(Saved entries)
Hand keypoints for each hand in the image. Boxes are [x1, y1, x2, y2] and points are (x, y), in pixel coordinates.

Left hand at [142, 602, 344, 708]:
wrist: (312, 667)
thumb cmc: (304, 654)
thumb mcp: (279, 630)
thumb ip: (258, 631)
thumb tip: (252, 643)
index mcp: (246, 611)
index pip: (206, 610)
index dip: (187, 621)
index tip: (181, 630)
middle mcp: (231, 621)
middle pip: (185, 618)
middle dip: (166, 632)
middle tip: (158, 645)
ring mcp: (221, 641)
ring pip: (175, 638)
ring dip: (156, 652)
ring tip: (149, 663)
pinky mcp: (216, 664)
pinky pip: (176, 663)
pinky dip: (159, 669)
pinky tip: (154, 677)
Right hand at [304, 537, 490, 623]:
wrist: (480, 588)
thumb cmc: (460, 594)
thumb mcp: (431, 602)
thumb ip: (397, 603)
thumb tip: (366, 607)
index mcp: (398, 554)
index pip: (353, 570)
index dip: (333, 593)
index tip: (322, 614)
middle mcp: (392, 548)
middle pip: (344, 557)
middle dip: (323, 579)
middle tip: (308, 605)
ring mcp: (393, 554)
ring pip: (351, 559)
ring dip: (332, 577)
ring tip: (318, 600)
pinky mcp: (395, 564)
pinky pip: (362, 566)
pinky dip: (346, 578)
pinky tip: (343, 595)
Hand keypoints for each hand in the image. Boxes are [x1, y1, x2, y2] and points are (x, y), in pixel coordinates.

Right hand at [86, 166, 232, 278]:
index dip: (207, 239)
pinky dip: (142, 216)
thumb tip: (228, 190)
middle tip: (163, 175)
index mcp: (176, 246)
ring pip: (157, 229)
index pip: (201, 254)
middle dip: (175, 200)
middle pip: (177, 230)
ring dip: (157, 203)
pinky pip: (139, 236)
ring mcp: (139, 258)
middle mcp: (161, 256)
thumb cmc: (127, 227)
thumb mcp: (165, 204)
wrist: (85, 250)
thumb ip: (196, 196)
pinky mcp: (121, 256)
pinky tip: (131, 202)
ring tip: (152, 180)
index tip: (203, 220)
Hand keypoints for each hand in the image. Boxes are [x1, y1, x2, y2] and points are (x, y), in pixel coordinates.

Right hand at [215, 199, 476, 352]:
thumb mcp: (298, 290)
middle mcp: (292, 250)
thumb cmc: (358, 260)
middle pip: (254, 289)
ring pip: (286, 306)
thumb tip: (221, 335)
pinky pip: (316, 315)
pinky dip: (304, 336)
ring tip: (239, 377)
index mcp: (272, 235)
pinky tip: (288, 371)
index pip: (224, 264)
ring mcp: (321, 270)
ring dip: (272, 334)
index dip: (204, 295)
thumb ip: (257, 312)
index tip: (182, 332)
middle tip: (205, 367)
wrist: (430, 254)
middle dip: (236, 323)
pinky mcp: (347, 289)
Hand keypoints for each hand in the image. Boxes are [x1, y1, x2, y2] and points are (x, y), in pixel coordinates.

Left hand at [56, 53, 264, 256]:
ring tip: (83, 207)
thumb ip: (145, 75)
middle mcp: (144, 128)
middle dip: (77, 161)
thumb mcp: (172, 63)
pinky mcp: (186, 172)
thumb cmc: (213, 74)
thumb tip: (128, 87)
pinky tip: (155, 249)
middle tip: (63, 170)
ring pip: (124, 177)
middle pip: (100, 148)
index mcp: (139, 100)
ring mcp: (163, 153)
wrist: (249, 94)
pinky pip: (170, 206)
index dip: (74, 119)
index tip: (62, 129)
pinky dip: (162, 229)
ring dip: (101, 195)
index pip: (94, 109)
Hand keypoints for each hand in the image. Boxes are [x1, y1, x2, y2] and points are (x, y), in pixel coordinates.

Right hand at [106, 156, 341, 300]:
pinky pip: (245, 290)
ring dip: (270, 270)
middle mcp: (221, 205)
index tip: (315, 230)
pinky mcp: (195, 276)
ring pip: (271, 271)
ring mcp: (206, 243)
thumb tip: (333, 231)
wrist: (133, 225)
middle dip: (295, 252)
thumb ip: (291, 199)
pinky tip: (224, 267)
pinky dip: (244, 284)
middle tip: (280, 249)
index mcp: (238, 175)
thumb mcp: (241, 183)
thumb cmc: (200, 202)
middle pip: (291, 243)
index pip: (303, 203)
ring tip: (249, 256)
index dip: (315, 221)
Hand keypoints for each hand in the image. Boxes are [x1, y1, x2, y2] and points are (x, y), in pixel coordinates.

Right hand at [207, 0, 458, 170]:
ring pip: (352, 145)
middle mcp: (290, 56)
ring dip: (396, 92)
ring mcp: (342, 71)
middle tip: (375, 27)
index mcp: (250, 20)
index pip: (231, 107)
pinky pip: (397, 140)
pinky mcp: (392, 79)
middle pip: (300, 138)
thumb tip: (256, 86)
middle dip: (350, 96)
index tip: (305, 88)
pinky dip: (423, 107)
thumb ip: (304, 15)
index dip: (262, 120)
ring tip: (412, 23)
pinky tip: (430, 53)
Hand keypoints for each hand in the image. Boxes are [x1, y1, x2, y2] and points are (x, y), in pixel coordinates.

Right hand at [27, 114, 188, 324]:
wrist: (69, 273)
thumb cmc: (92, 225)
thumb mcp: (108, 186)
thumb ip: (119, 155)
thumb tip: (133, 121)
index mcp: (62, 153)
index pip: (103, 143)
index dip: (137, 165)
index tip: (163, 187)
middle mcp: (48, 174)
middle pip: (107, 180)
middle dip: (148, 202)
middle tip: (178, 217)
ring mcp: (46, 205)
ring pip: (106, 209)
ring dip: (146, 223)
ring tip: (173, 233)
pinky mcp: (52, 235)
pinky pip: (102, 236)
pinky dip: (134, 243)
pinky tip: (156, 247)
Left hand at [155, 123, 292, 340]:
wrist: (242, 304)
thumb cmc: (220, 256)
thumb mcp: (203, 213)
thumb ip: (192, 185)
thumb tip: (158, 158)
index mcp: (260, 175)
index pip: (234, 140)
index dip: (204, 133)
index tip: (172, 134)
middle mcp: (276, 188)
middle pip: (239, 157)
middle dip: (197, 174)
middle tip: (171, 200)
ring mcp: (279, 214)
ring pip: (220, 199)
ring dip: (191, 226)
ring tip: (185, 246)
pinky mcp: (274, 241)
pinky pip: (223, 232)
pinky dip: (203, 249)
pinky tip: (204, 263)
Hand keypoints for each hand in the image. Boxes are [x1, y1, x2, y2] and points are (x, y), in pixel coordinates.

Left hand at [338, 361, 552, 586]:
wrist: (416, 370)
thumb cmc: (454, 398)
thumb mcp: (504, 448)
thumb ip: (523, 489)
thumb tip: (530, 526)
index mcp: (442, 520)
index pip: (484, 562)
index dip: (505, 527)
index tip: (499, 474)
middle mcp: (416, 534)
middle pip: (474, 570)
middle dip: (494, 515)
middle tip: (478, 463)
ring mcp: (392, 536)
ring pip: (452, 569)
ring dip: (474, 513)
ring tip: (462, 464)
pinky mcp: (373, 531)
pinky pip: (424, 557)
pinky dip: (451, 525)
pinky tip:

Problem requirements:
The answer should hold only the lines from the start of the records above through the line containing "middle tip: (158, 645)", each set down exactly.

Response below:
Hand keypoints for each hand in the image. Boxes are [x1, y1, x2, y2] and points are (x, y), in pixel coordinates.

Left hand at [142, 602, 344, 708]:
wrist: (312, 667)
thumb cmc: (304, 654)
thumb mcp: (279, 630)
thumb ip: (258, 631)
thumb tip: (252, 643)
index mcp: (246, 611)
index pip: (206, 610)
index dip: (187, 621)
index tip: (181, 630)
middle mcp: (231, 621)
middle pip: (185, 618)
middle dip: (166, 632)
middle tip: (158, 645)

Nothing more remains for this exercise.